PROVIDED TEXT: Begin

Response surface methodology application on lubricant oil degradation, performance, and emissions in SI engine: A novel optimization of alcoholic fuel blends

Sci Prog. 2023 Jan-Mar;106(1):368504221148342. doi: 10.1177/00368504221148342.

Abstract

For evaluating the significance of renewable alternative fuels for optimized engine performance and lower emissions, methanol has been extensively utilized as a blend with gasoline in spark-ignition engines. However, rare attempts have been rendered to examine the consequence of methanol-gasoline fuel blends (M6, M12, and M18) on lubricant oil operating for a longer period in engines. The highest and least decrease of 9.62% and 6.68% in kinematic viscosity (KV) was observed for M0 and M18, respectively. However, the flash point (FP) of degraded lubricant oil for M6, M12, and M18 was 3%, 5%, and 7% higher than that of M0, respectively. Total acid number (TAN) and ash content of degraded lubricant oil for M18 were the highest among M0, M6, and M12. An inclusive optimization of engine performance, emissions, and lubricant oil properties has been made for various methanol-gasoline fuel blends at distinct operating conditions by employing the response surface methodology (RSM) technique. RSM-based optimization portrayed the composite desirability value of 0.73 for 2137.13 watt brake power (BP), 6.08 N-m torque, 0.37 kg/kwh brake-specific fuel consumption, 22.10% brake thermal efficiency, 4.02% carbon monoxide emission, 7.15% carbon dioxide emission, 134.12 ppm hydrocarbon emission, 517.02 ppm nitrogen oxides emission, 12.44 cst KV, 203.77°C FP, 2.23 mg/g KOH TAN, and 2.65%wt ash content as responses for fuel blend M8 at 3400 rpm and higher loading condition. RSM predicted results demonstrated significant compliance with empirical findings, with absolute percentage error (APE) below 5% for each response. However, the highest APE of 4.68% was obtained for FP owing to inefficient desirability as a consequence of manual testing. The least APE of 1.57% was obtained for torque because of the highest desirability. Overall, the RSM predicted results of the designed models are effective and viable. RSM technique was found to be effective for the optimization of the broader engine characteristics spectrum.

Keywords: RSM; Renewable fuels; SI engine; desirability; optimization; validation.

PROVIDED TEXT: End

TASKS:
- 1) For each statement (a), (b), and (c), decide whether it agrees with the methanol blend abstract. Answer yes or no and quote the words that settle it.
(a) The smallest drop in kinematic viscosity occurred with M18.
(b) For M12, the degraded lubricant oil had a lower flash point than for M0.
(c) The lowest absolute percentage error was for flash point.
- 2) Turn the paragraph of the methanol blend abstract that begins "For evaluating the significance" into a short list that keeps its main facts.
- 3) Rewrite the part of the methanol blend abstract that opens with the words containing "Response surface methodology application" and closes with "Jan-Mar;106(1):368504221148342. doi: 10.1177/00368504221148342.", changing "lubricant oil" to "engine oil".

EXTRACTED ENTRIES: Begin

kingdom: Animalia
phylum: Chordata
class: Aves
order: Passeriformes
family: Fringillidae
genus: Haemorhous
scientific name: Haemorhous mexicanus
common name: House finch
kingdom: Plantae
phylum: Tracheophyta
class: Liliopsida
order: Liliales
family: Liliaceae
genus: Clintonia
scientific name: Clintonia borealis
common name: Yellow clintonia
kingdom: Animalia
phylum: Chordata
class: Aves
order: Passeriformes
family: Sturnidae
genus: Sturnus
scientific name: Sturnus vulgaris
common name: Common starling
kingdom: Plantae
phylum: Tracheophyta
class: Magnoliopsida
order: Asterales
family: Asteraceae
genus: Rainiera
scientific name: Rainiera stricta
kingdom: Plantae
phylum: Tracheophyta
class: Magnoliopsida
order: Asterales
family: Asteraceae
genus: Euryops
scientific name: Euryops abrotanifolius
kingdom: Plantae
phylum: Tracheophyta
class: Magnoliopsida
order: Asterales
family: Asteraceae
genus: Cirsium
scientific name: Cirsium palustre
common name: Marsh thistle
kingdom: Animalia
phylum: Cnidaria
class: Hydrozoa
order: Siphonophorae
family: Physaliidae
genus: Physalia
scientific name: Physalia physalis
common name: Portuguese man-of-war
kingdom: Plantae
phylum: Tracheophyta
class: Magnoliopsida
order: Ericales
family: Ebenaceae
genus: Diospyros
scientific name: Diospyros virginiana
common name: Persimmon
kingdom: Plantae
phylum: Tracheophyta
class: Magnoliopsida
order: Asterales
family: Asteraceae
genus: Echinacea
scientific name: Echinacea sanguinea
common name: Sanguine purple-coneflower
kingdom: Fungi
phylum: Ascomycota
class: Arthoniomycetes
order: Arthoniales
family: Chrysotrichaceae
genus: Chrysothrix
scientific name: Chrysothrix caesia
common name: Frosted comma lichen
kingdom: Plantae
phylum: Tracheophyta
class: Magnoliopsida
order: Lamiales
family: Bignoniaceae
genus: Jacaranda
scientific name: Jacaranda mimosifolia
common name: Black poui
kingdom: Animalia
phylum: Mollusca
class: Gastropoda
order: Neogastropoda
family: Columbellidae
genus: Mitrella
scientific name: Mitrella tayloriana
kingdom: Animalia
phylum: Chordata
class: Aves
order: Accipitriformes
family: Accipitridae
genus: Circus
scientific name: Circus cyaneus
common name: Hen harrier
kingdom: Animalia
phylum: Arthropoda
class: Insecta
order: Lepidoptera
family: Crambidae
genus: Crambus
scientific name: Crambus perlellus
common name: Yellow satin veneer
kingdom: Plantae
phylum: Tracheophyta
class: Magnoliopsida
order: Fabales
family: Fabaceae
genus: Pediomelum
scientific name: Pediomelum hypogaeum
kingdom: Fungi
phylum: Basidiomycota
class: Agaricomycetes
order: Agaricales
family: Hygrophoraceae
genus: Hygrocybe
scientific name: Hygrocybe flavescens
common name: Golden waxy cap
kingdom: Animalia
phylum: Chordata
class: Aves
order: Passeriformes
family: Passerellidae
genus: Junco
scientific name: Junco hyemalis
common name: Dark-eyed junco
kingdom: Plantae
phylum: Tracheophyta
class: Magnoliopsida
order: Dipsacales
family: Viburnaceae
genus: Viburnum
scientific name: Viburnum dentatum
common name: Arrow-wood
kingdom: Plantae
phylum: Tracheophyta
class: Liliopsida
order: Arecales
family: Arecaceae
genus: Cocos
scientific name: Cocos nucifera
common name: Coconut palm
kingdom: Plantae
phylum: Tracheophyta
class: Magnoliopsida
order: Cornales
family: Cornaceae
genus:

EXTRACTED ENTRIES: End

ANSWERS PROVIDED:
- 1)
(a) Yes: "The highest and least decrease of 9.62% and 6.68% in kinematic viscosity (KV) was observed for M0 and M18, respectively."
(b) No: "the flash point (FP) of degraded lubricant oil for M6, M12, and M18 was 3%, 5%, and 7% higher than that of M0, respectively."
(c) No: "The least APE of 1.57% was obtained for torque because of the highest desirability."

- 2)
- Spark-ignition engines have widely used methanol-gasoline blends, but few studies have examined how blends M6, M12, and M18 affect lubricant oil over long engine operation.
- Kinematic viscosity decreased most for M0 (9.62%) and least for M18 (6.68%).
- Compared with M0, the flash point of degraded oil was 3%, 5%, and 7% higher for M6, M12, and M18.
- M18 gave the highest total acid number and ash content.
- Response surface methodology (RSM) optimized engine performance, emissions, and lubricant oil properties together.
- The optimum, with a composite desirability of 0.73, was blend M8 at 3400 rpm and higher load. Its results included 2137.13 W brake power, 6.08 N-m torque, 22.10% brake thermal efficiency, 12.44 cst KV, and 203.77°C FP.
- For every response, the gap between predicted and experimental values was below 5% APE. The highest was 4.68% for flash point and the lowest was 1.57% for torque.
- The RSM models proved effective and viable for optimizing a broad range of engine characteristics.

- 3)
Response surface methodology application on engine oil degradation, performance, and emissions in SI engine: A novel optimization of alcoholic fuel blends

Sci Prog. 2023 Jan-Mar;106(1):368504221148342. doi: 10.1177/00368504221148342.